In January, 2014 I was trying to read The Goldfinch by Donna Tartt. All I can remember about the book without looking at my notes is that there is a young boy who somehow is in possession of something important and it all revolves around a piece of art.

But looking back at Goodreads, reading my ‘review’ (I honestly never think of my notes as any kind of review) I remember more.

A thirteen year old boy and his mother are visiting the Metropolitan Museum of Art when a bomb explodes, killing his mother. In the chaos someone directs the boy to steal an important piece of art, titled The Goldfinch.

The story goes on from there, on and on for about 800 pages. My review noted the often beautiful writing but the hopelessness of wading through so many pages of it. I was determined, it says in my review, not to let the book beat me.
And now, after all that, I don’t even remember how it ended.

Today, more than 10 years later, I’m reading Fredrik Backman’s My Friends. Mr. Backman also wrote A Man called Ove which I loved and remember almost every bit of.

I expected to have a similar warm and tearfully emotional experience with this book, but so far I am not having those feelings…and I am struggling to finish it. I’m half way through and I’m determined not to let the book beat me.
The book seems to be two stories, one the story of eighteen year old Louisa who has aged out of the foster system and run away, and the story of four friends, one of whom grew up to be a famous artist, and their story of a summer decades ago, depicted in a very famous, very expensive painting.

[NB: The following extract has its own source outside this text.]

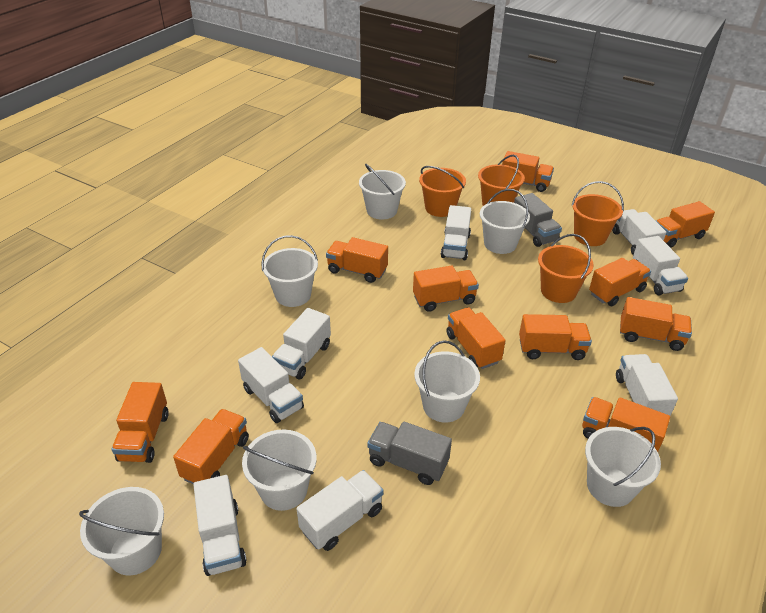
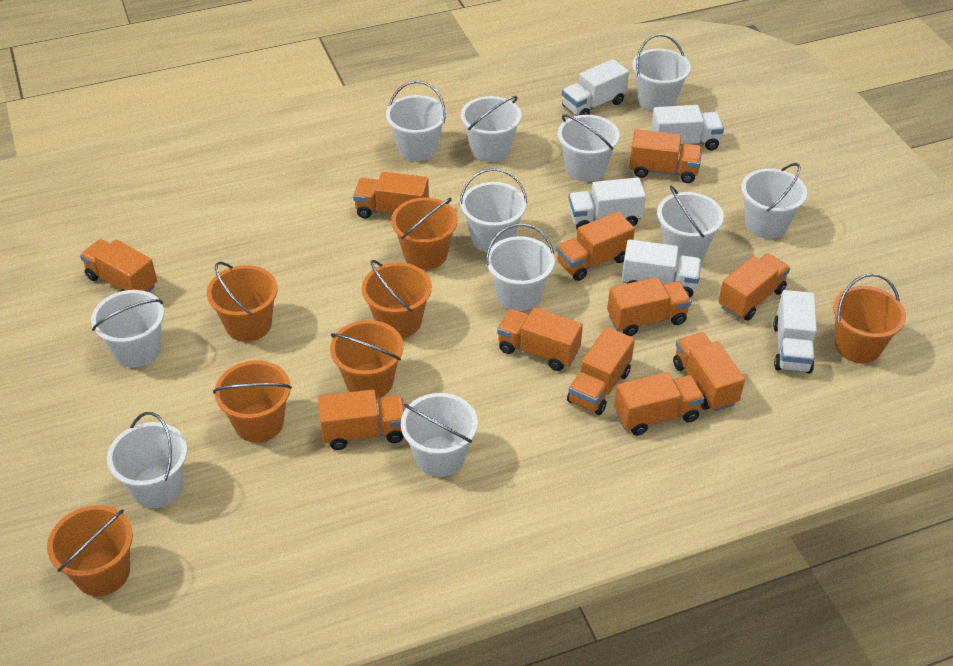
grey truck: [367,421,452,485] [514,193,562,247] = 2 -> none = 0
orange bucket: [419,166,466,217] [478,155,525,206] [538,234,594,303] [572,181,624,246] = 4 -> [47,505,133,596] [207,262,278,342] [213,360,292,443] [330,320,403,399] [362,260,432,338] [391,198,458,270] [833,273,906,363] = 7
white bucket: [79,487,164,575] [242,430,317,511] [261,235,318,307] [359,164,406,219] [414,340,480,423] [480,189,530,254] [585,427,661,507] = 7 -> [91,290,164,368] [107,412,187,508] [386,81,447,161] [401,393,478,477] [460,168,527,252] [461,96,522,162] [486,224,555,311] [558,114,620,182] [632,34,691,111] [657,186,724,262] [741,163,807,239] = 11
white truck: [193,475,247,576] [238,347,304,423] [272,308,331,379] [296,470,384,551] [441,205,471,260] [612,209,666,255] [616,354,678,416] [633,236,688,296] = 8 -> [562,59,629,116] [568,177,646,229] [622,239,701,298] [651,105,724,150] [773,290,817,374] = 5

Now one of those four friends has run into Louisa on her flight from her old life. He might be running away too. He has with him the ashes of the artist and the painting itself. It happens to be Louisa’s favorite painting, one she came to town to see.

That’s as much as I know at this point. Louisa and the artist’s friend are on a train going somewhere. The friend said the artist wanted Louisa to have the million dollar painting. (The artist and Louisa met briefly in an alley where she was spray painting a mural on the back of a building. He said she was his kind of person.)
It has occurred to me that young people and famous pieces of art might be a theme.

Which reminds me of another book, written by a friend of mine, Karen Mulvahill. Her book, The Lost Woman is the story of Nicole who’s parents were each rounded up by the Nazis during WWII. Nicole’s father owned an art gallery and Nicole worked there as a young woman. After it was taken over by members of the Nazi party she managed to get hired to work there again.

She did that so that she could protect as much art as possible. But at what cost? At the beginning of the story she is an old woman, hiring a man named Robert to find and return some of the art that was stolen.
The book, beautifully written, is the story of Robert and Nicole and how they came to be in the places they find themselves.

So here you have three books and three sets of young people absorbed in art. Three different stories threaded together with images of my winter goldfinches who, of course, have their own stories to tell.